According to a seventh aspect of the present invention, in the invention of the fifth aspect, the process of confirming the user by the computer card is performed by a user ID which is predetermined or set by the user as needed.
Is stored in the computer card, and it is checked whether or not the character string input by the user matches the encrypted one, or the encrypted user ID stored in the computer card is decrypted. The gist is to check whether or not the converted character string matches the character string input by the user.

The present invention according to claim 8 provides the present invention according to claim 5.
In the invention described in the above, the processing in which the computer card confirms the user is performed by encrypting or storing the user ID that is predetermined or set by the user as needed in the computer card.
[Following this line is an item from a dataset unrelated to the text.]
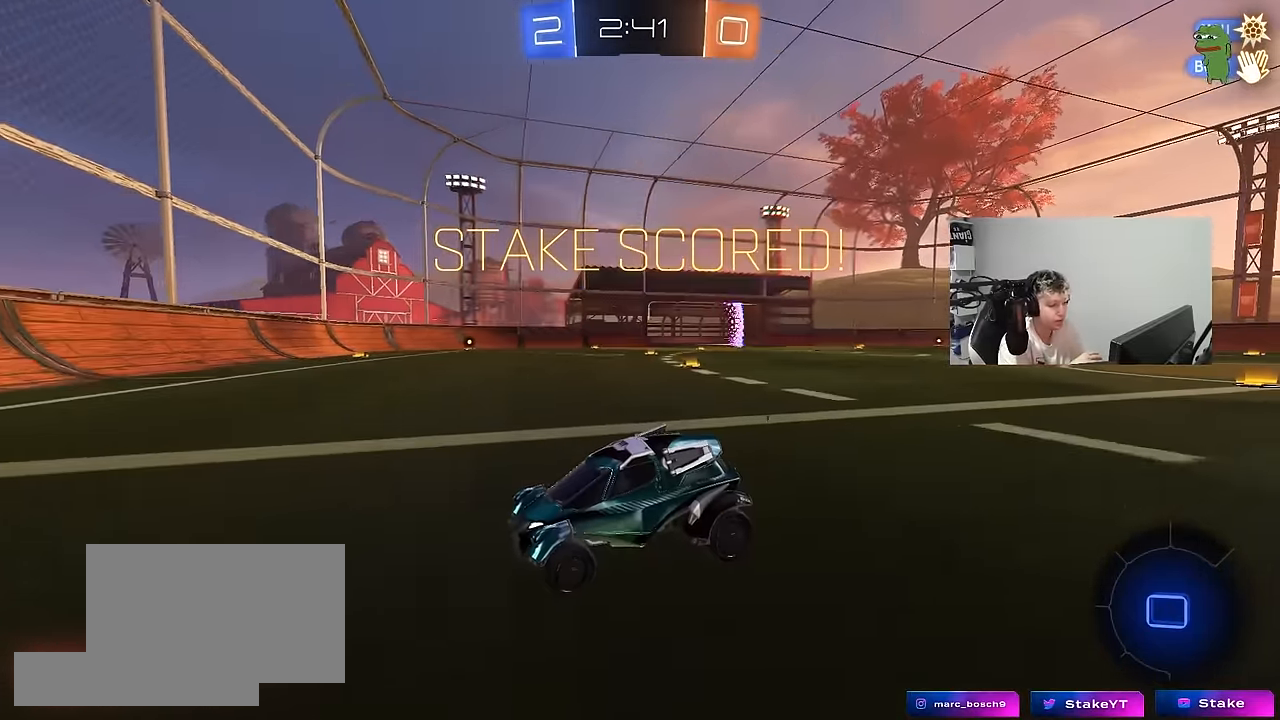
{"keys": [], "mouse": [], "events": []}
Adds to the random number generated in the above or sends it to the user by taking an exclusive OR, and subtracts the character string entered by the user from the information sent from the computer card or exclusive OR The gist is to return the value obtained to the computer card and check whether the random number generated in the computer card matches the returned value.

Further, the present invention according to claim 9 provides the present invention according to claim 5.
In the described invention, the process of using the information and the encryption method in the computer card according to the authority of the user checks whether or not the user is an administrator with the computer card, and in the case of the administrator, discloses the information in the computer card The gist is to give access to information, and otherwise give access to public and confidential information in the computer card.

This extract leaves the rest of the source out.